Like other psychological traits, risk tolerance tends to be stable over time and market conditions. Most people do not change from being an introvert one day to an extrovert the next, nor does their risk tolerance change. Not all questionnaires that claim to measure a client’s risk tolerance are created equal. Psychometrics—the marriage of psychology and statistics, provides standards for evaluating tests, sorting the good from the bad. A good test should be both valid—measures what it purports to measure, and reliable—measure consistently over time with accuracy.
FinaMetrica published data built on more than 1.2 million risk tolerance tests globally from January 2008 through to April 2020, spanning the Global Financial Crisis (GFC) of 2008 to the boom leading up to the current Covid-19 crash. Risk tolerance, globally and across the major markets of Australia and New Zealand, United Kingdom and United States, stays at an average of around 50 (on a scale of 1 to 100). Sure, there is some variation, but not in magnitude nor very correlated to market movements. Interestingly, because FinaMetrica has had thousands of the same clients take the test both before and after a crisis, researchers have confirmed this consistency is not only on average but that individuals largely test the same after a crisis as before.
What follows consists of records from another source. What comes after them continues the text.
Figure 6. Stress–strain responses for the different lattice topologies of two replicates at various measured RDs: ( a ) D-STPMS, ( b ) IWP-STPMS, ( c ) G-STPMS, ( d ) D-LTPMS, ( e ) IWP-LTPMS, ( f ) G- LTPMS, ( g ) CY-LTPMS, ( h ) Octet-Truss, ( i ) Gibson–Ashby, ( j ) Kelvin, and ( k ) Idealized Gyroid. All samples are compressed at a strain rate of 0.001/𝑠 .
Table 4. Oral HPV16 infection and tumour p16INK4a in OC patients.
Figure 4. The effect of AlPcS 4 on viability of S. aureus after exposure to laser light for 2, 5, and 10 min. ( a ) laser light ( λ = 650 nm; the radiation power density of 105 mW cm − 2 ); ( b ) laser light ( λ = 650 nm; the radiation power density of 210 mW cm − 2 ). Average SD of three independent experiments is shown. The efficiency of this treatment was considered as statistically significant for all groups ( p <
A risk tolerance test that follows short term market volatility is dangerous for clients and advisors. If a poorly constructed test was applied during bull markets and it made people look more aggressive than they really are, when a downturn comes, they might panic sell and crystalize losses. Conversely, if a faulty test were applied during a down market and it indicated people are more risk averse than they truly are, their advisor could invest them more conservatively than they should, and returns could be unnecessarily sacrificed. Poor risk tolerance tests correlated to the market are also challenging for financial planning professionals and their firms, who must satisfy regulators that the tool they are using is fit for purpose. This is hard to do if the results change every time the client is tested.
So why do many advisors believe a client’s behaviour changes in a downturn and that they become more risk averse? Or why do so many clients do the wrong thing, panic and sell more equities in a market crash if risk tolerance is stable? Maybe it is not the client’s risk tolerance that has changed (as indicated by the FinaMetrica data) but the perception of risk in the marketplace. Clients might be quite willing to live with a 30% drop in their portfolio value but when CNN tells them this crisis could lead to the next Great Depression, no wonder they can become scared!
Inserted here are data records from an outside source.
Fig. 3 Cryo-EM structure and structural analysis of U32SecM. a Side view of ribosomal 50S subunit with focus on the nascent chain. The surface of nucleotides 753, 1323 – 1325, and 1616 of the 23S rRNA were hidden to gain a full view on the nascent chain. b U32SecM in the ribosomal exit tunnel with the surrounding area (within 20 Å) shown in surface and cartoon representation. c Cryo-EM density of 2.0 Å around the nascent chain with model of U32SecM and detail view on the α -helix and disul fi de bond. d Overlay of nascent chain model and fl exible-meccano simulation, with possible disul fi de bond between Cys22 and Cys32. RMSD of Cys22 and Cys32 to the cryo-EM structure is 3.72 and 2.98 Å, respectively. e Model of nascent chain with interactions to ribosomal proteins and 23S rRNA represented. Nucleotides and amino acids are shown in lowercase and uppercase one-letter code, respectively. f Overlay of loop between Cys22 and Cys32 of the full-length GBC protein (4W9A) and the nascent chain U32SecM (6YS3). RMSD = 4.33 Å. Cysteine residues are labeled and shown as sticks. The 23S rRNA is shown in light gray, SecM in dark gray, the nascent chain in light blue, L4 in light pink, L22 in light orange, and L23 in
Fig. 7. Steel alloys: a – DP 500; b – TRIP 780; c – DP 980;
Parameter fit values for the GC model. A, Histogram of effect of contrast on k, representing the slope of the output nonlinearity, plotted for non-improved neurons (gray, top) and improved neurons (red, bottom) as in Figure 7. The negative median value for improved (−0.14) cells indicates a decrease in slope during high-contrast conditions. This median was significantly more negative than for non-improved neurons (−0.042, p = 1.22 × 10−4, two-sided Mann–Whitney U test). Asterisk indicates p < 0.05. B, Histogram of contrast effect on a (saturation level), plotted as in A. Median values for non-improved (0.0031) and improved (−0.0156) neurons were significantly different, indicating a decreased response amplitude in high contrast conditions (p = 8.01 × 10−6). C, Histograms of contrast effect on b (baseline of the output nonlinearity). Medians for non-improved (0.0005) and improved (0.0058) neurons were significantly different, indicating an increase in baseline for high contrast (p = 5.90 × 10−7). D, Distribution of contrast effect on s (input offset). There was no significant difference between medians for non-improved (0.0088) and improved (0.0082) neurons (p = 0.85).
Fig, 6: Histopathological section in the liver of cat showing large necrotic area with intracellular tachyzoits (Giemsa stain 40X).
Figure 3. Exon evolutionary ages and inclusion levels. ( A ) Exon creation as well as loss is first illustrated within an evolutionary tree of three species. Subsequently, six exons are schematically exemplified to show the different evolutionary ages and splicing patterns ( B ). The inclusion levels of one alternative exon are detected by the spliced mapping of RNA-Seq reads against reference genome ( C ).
COVID-19 has brought a market shock and there will be others to come. Advisors who have performed a valid risk profile for their clients (and as we discussed many clients have not completed a proper risk assessment) find that clients are more likely to stay the course. In all cases advisors can and should provide an important role helping clients manage uncertainty to deal with the fear generated in the media, through proper guidance and education. If assessed properly, risk tolerance will be a stable factor in any financial planning conversation, steering the focus towards long term risk and return expectations; restraining excitement during upturns and dispelling unnecessary fears during downturns.